I was reading on twitter and came across a blog about a book called My One Word, and I really like it and the idea behind it.(haven’t gotten the book yet, but will be in the near future!)

    It’s about instead of focusing on this list of resolutions to keep ahold of, changing your year-and your life- with one word. Focus on one word to work on this year, instead of aiming for a list of could-be’s and should happen’s. Resolutions won’t necessarily get me anywhere (they may for you, and if they do-more power to ya! haha), but centering my new year on one word and one belief can change a little, or change a lot. 
Well, I’m gonna focus on my one word this year. I think the word might be a bit obvious.
Beautiful is the word I’m going to focus on this year. Not just looking beautiful or acting beautiful necessarily…but believing in what beautiful is. Believing the beauty in myself, in other people, and in the world around me. Beautiful is not just something we wear, how we look, or something we have…it’s something we are. I’ve lost sight in that. We are beautiful because of what God has created us to be, not because of what I see when I look in the mirror. 

I have this quote by Oscar Wilde taped to my door, and I’m going to try believing it this year:

                                   
Learning to love myself is going to be the first step. Loving myself for who I am and who God made me to be will really show me truly what being beautiful means.

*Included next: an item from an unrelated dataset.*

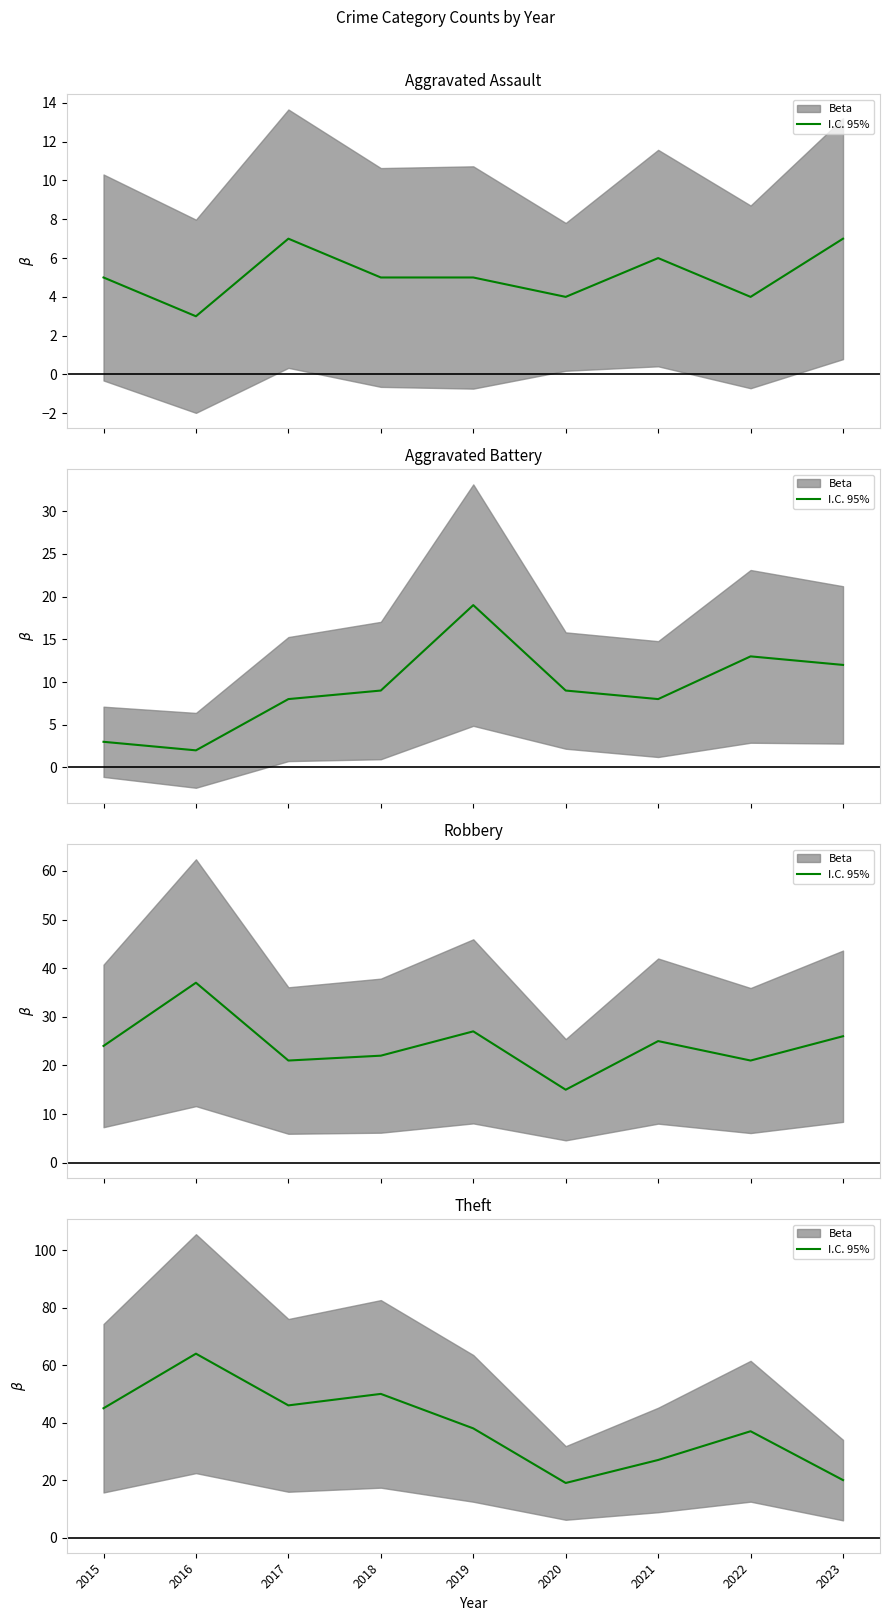

Is this an area chart (filled region under the line)?

No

I’m currently reading Captivating by John and Stasi Eldredge, and think it’s really going to help. Books have a way of helping me through a lot of things, so I think it’ll help me with this. (Thank you April, for being right…again!:)

Beautiful is my word. And I’m gonna own it this year.

 If you haven’t started on a “resolution” this year, why don’t you give this one word idea a shot with me? It’d be good to have others along for the ride too! If you’d like to hear more about this My One Word idea, you should definitely check out the authors’ blog for more info: http://myoneword.org/

  I’m not gonna resolve to lose the weight I need to, or to be nicer to people, or to work on my faith with God. I’m gonna focus on what beautiful is to me, and what God has in store with me using this concept of beautiful this year.
I feel that God is going to do great, great, things, with one simple word.